**COSA FARE**
Quali righe delle voci contengono la parola "carneiro"? Estraile tutte.

★ ★ ★

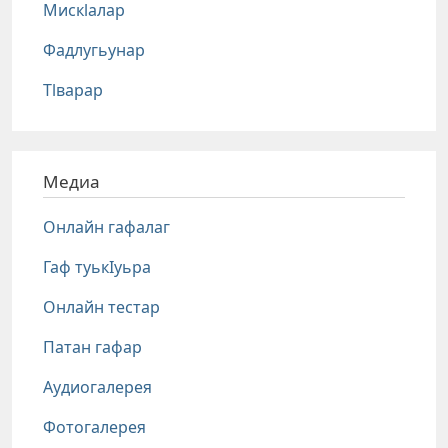
Мискlалар
Фадлугьунар
Тlварар
Медиа
Онлайн гафалаг
Гаф туькIуьра
Онлайн тестар
Патан гафар
Аудиогалерея
Фотогалерея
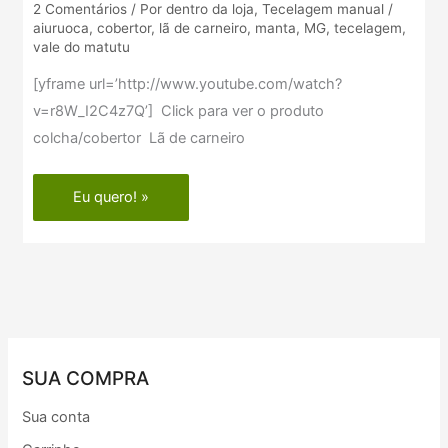
2 Comentários
/
Por dentro da loja
,
Tecelagem manual
/
–
aiuruoca
,
cobertor
,
lã de carneiro
,
manta
,
MG
,
tecelagem
,
vale
vale do matutu
do
[yframe url=’http://www.youtube.com/watch?
Matutu
v=r8W_I2C4z7Q’] Click para ver o produto
–
colcha/cobertor Lã de carneiro
MG
Eu quero! »
SUA COMPRA
Sua conta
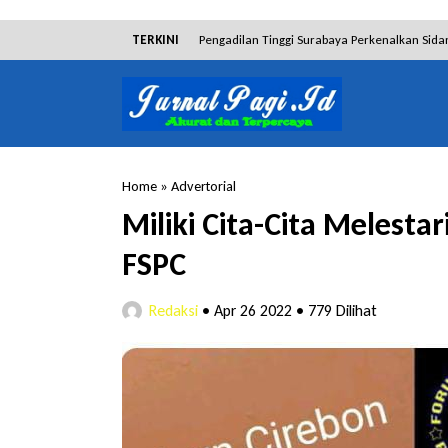
TERKINI
Pengadilan Tinggi Surabaya Perkenalkan Sida
Dibantah Terdakwa Ranto Hensa, Salim Him
Tim Tabur Kejari Surabaya Ringkus Mulia Wir
Lakukan Pencurian dengan Pemberatan, Muh
Home
»
Advertorial
RSUD Bangil Raih Penghargaan Internasional
Miliki Cita-Cita Melest
Hakim Sebut Saksi Beruntung Tak Terseret 
FSPC
Redaksi
•
Apr 26 2022
•
779 Dilihat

★ ★ ★

**SOLUZIONE SCRITTA**
lã de carneiro
colcha/cobertor Lã de carneiro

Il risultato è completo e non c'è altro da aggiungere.